Ici encore, le choix du mode de scrutin peut être critiqué : alors que le Comité pour la réforme des collectivités locales présidé par Édouard Balladur, préconisait dans la proposition n°3 de son rapport en 2009 un scrutin de liste proportionnel à deux tours assorti d’une prime majoritaire au sein de circonscriptions infra-départementales, sans doute dans l'esprit du mode de scrutin en vigueur pour les élections régionales.
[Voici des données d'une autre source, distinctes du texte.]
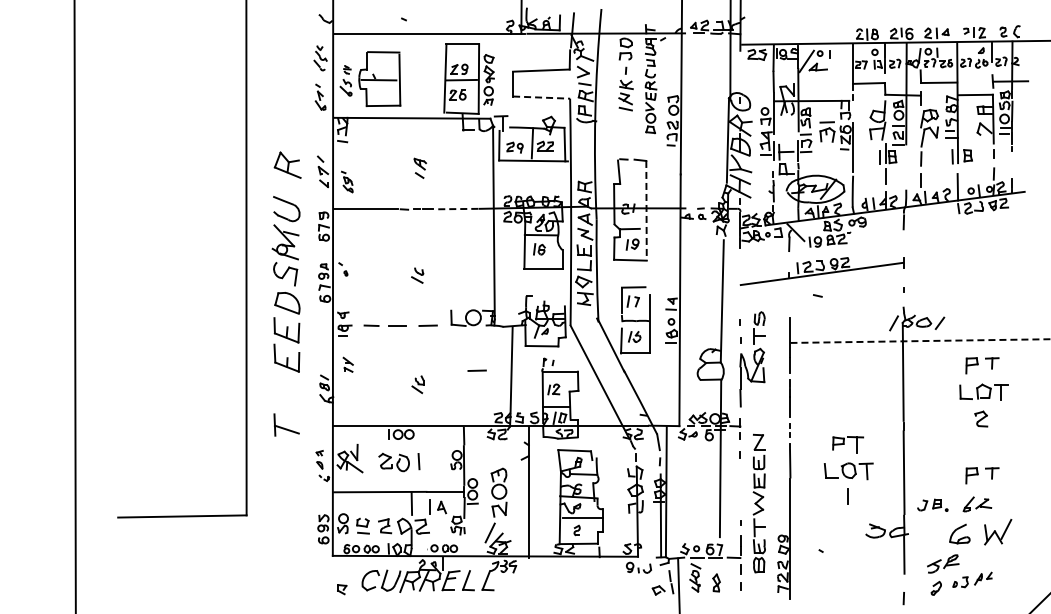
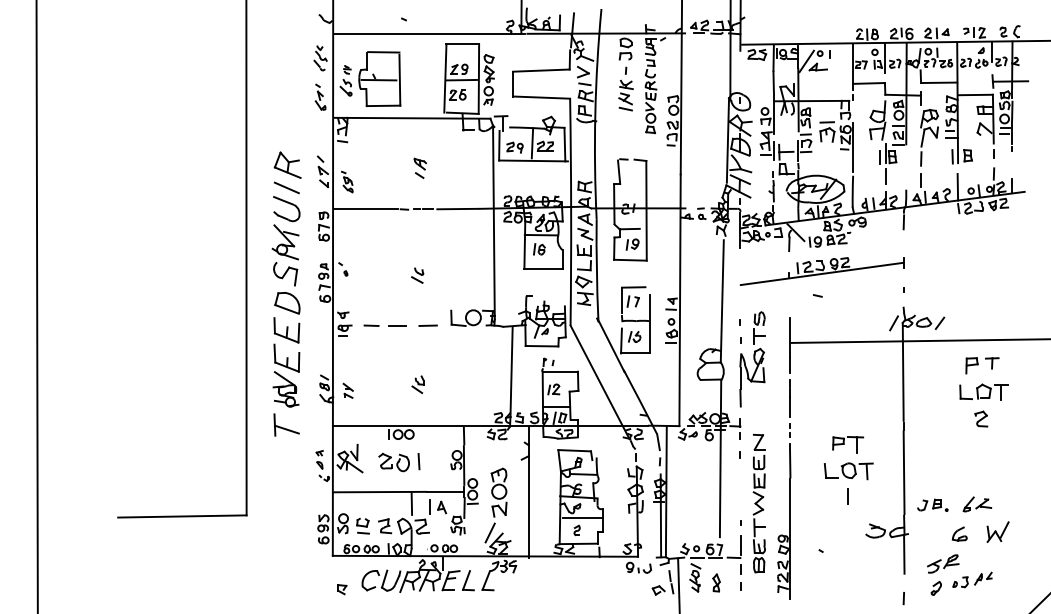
line at (541, 97): dashed -> solid
line at (286, 187): none -> present
line at (457, 209): dashed -> solid
line at (646, 210): dashed -> solid
line at (74, 306) position: (74, 306) -> (36, 306)
line at (920, 341): dashed -> solid
part at (347, 364) position: (347, 364) -> (347, 390)
line at (476, 370): present -> none
part at (285, 389): none -> present
part at (982, 475): present -> none
part at (998, 532) size: 29x27 px -> 24x22 px
part at (959, 533) size: 22x22 px -> 17x16 px
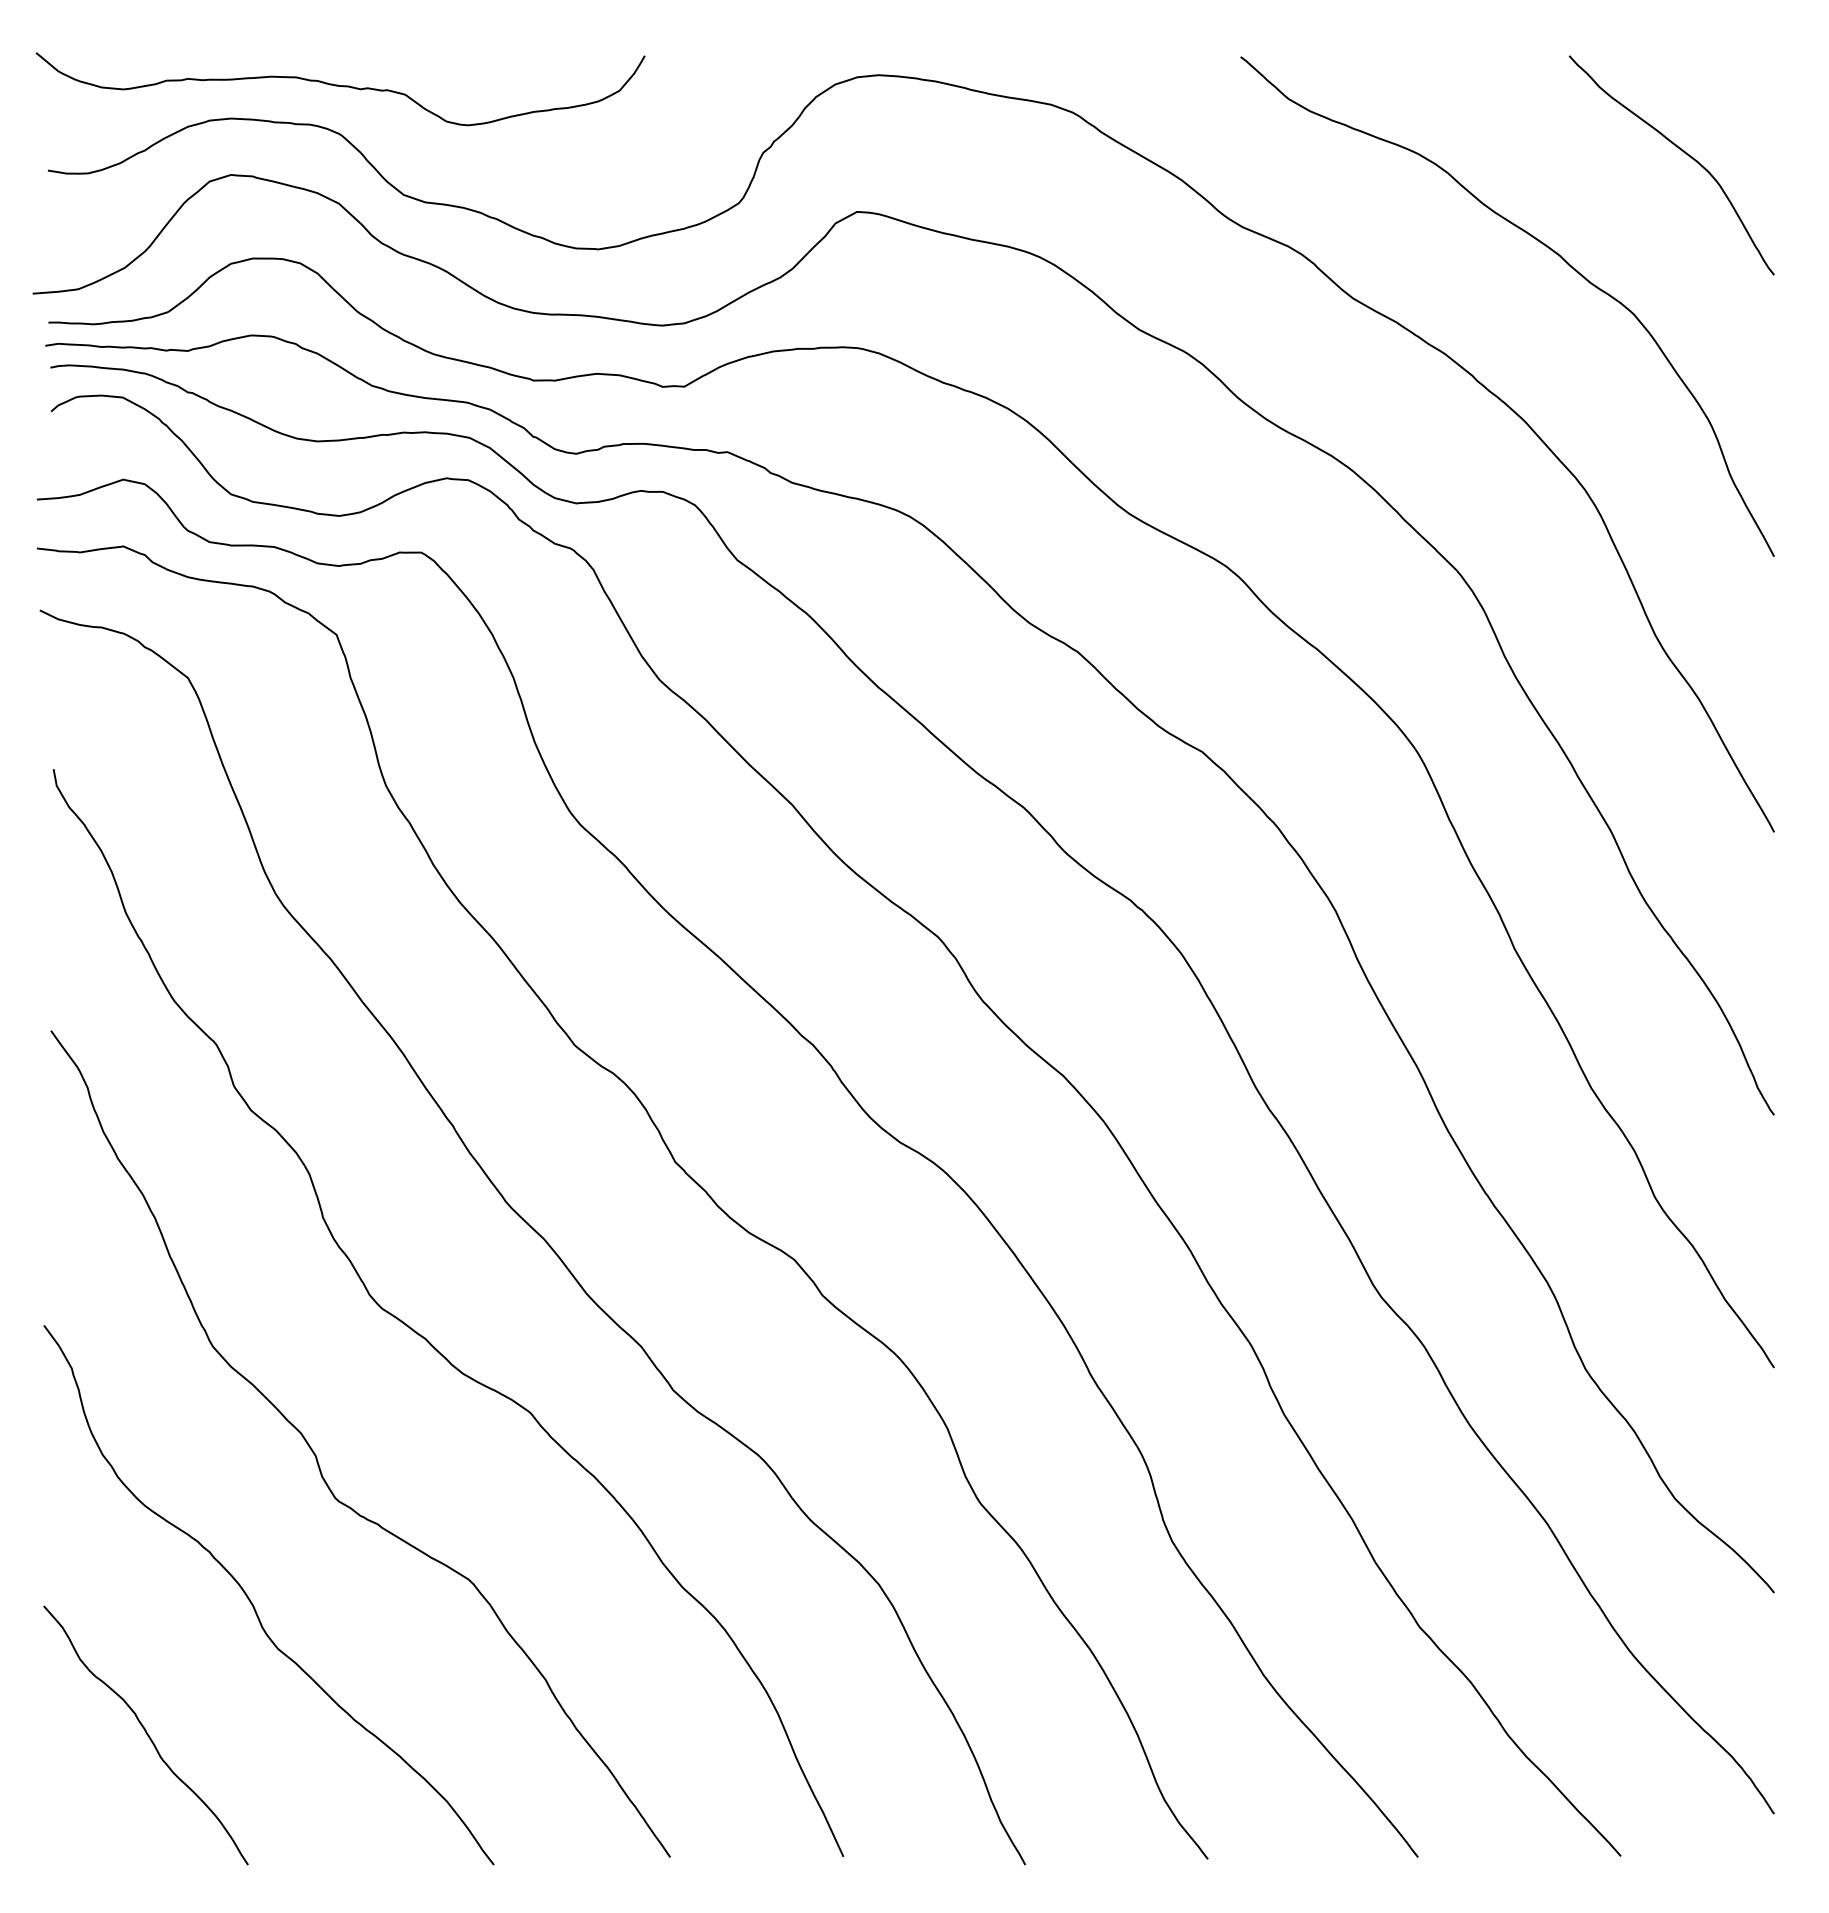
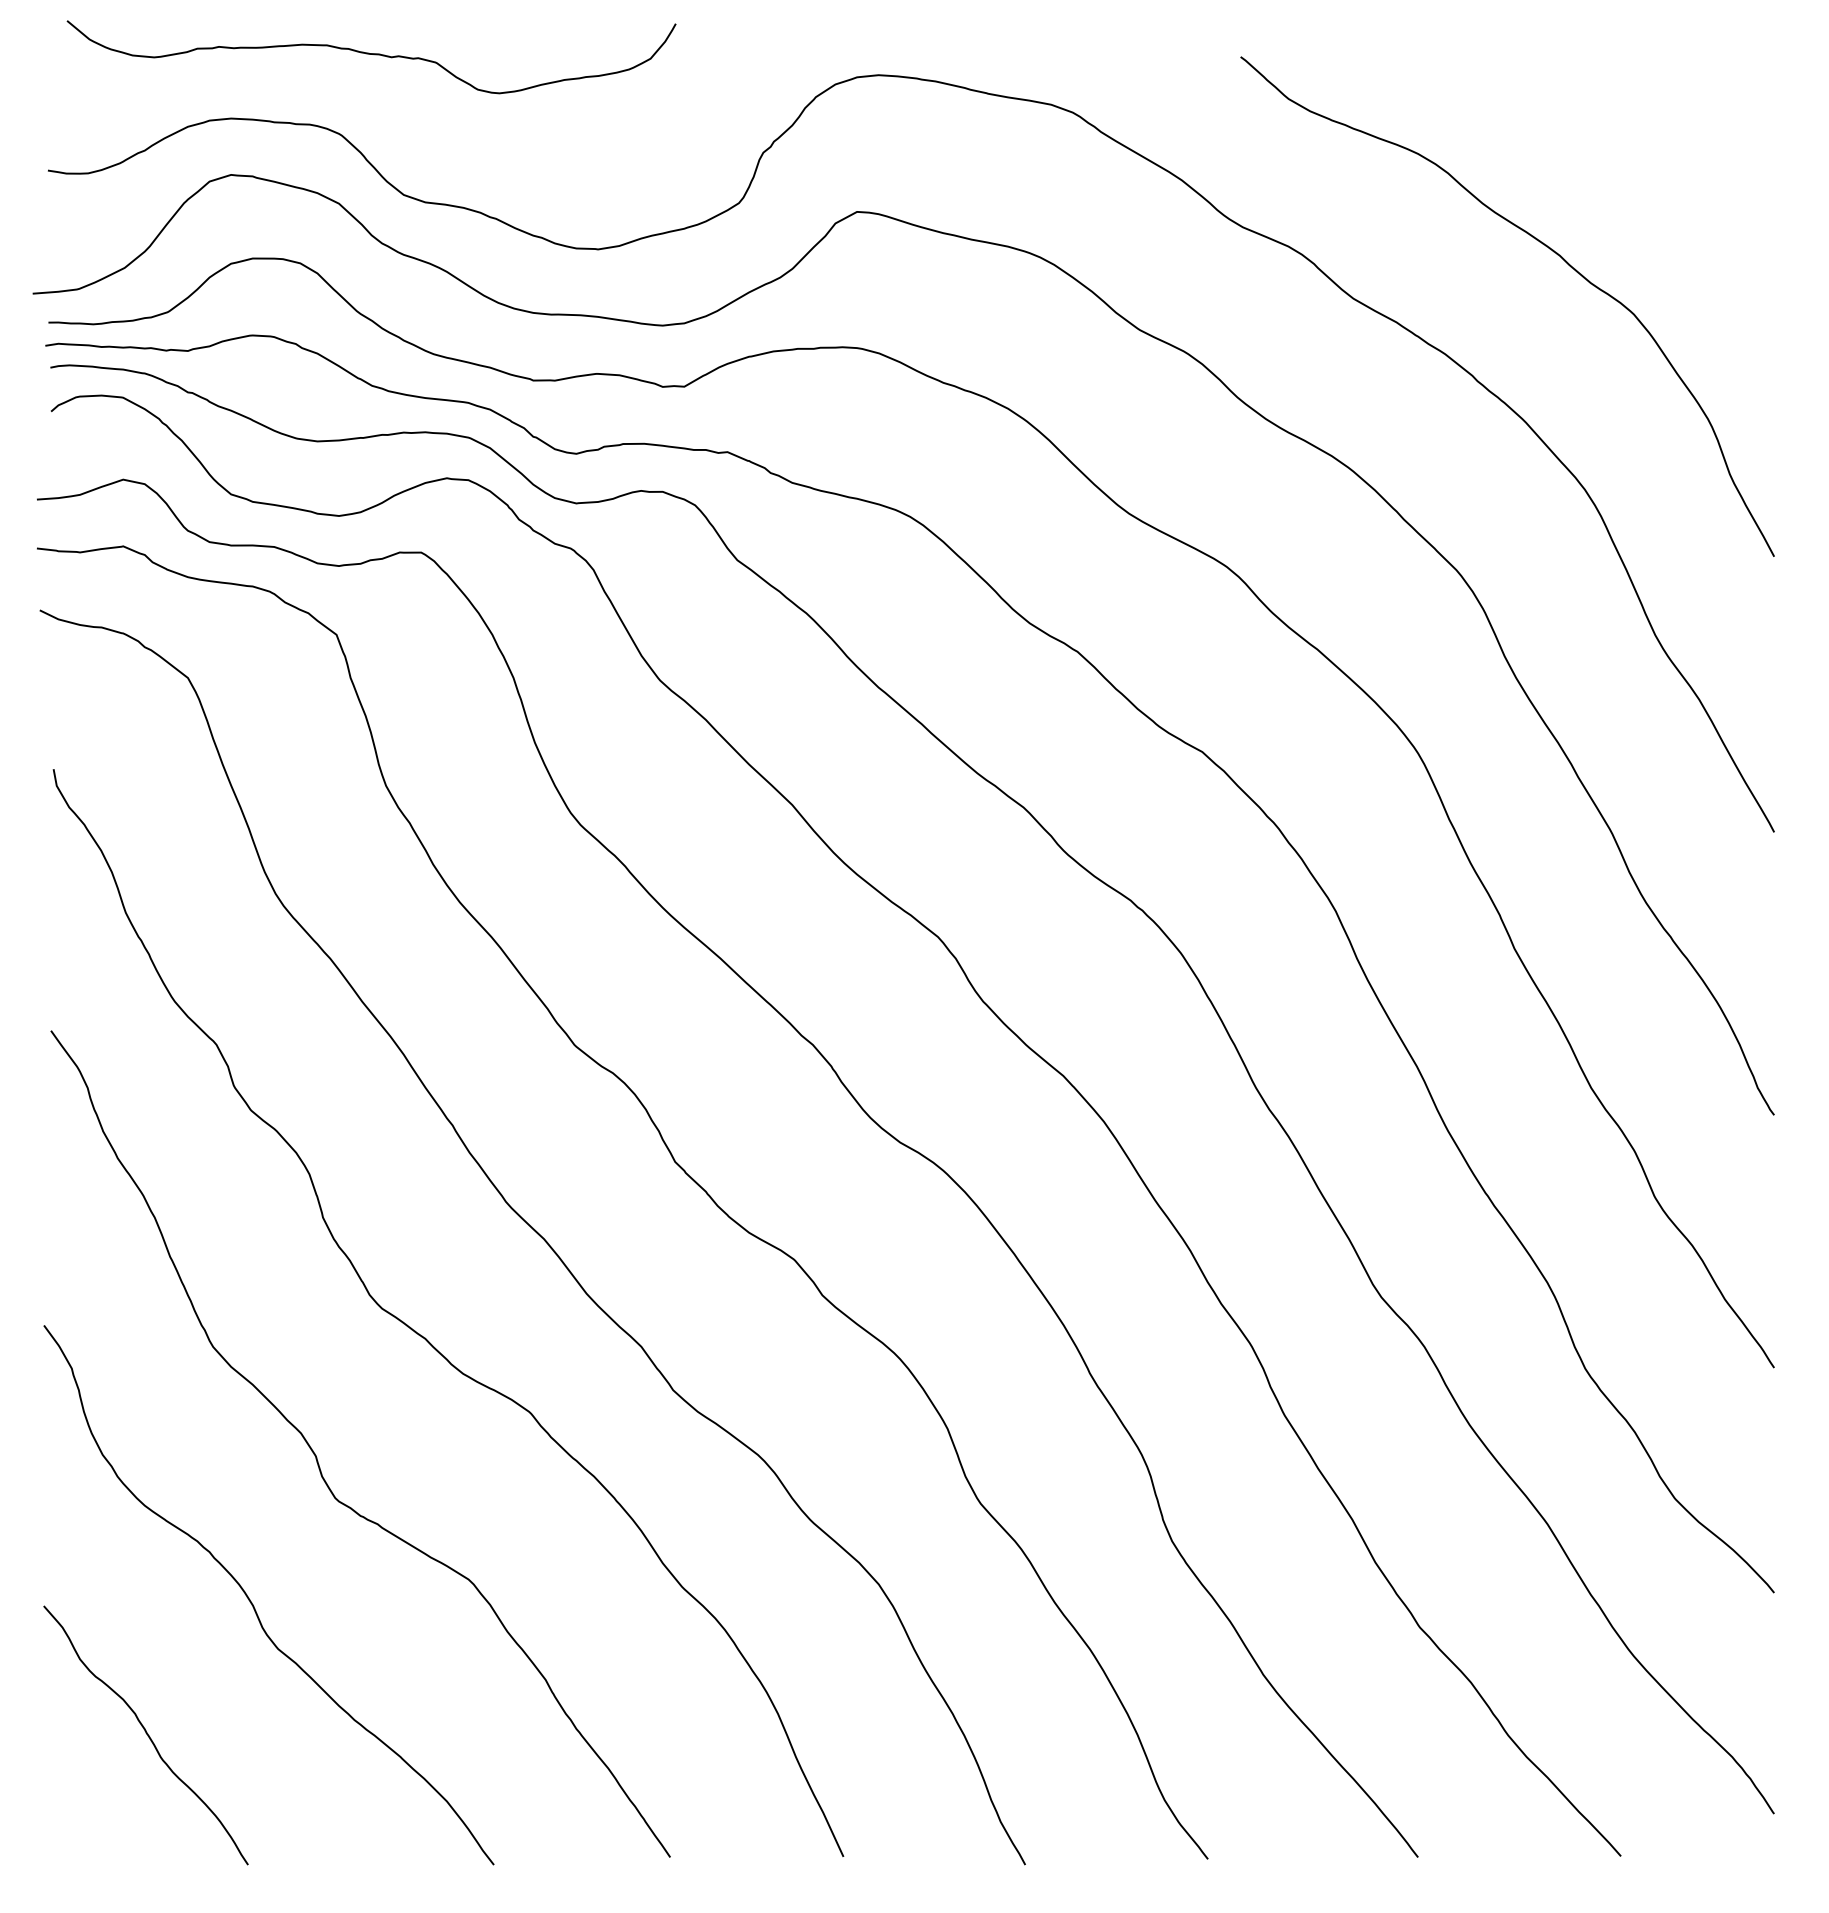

Le Gouvernement, revenant sur la réforme du conseiller territorial intervenue entre temps, a préféré maintenir dans son projet de loi le scrutin majoritaire dont on sait qu’il est profondément injuste du point de vue de la représentation des forces politiques, d’aucun disent qu’il s’agissait d’empêcher le Front national de progresser en termes d’élus, pas vraiment un motif d’intérêt général... On pourrait aussi ajouter que c'était le risque pour la majorité au pouvoir de dépendre de ses partenaires politique pour constituer des manjorités dans les départements. Il n’est pas certain cela dit que le scrutin majoritaire serve encore bien longtemps de digue aux mouvements d’humeur des électeurs, quoi que l’on puisse en penser d'ailleurs.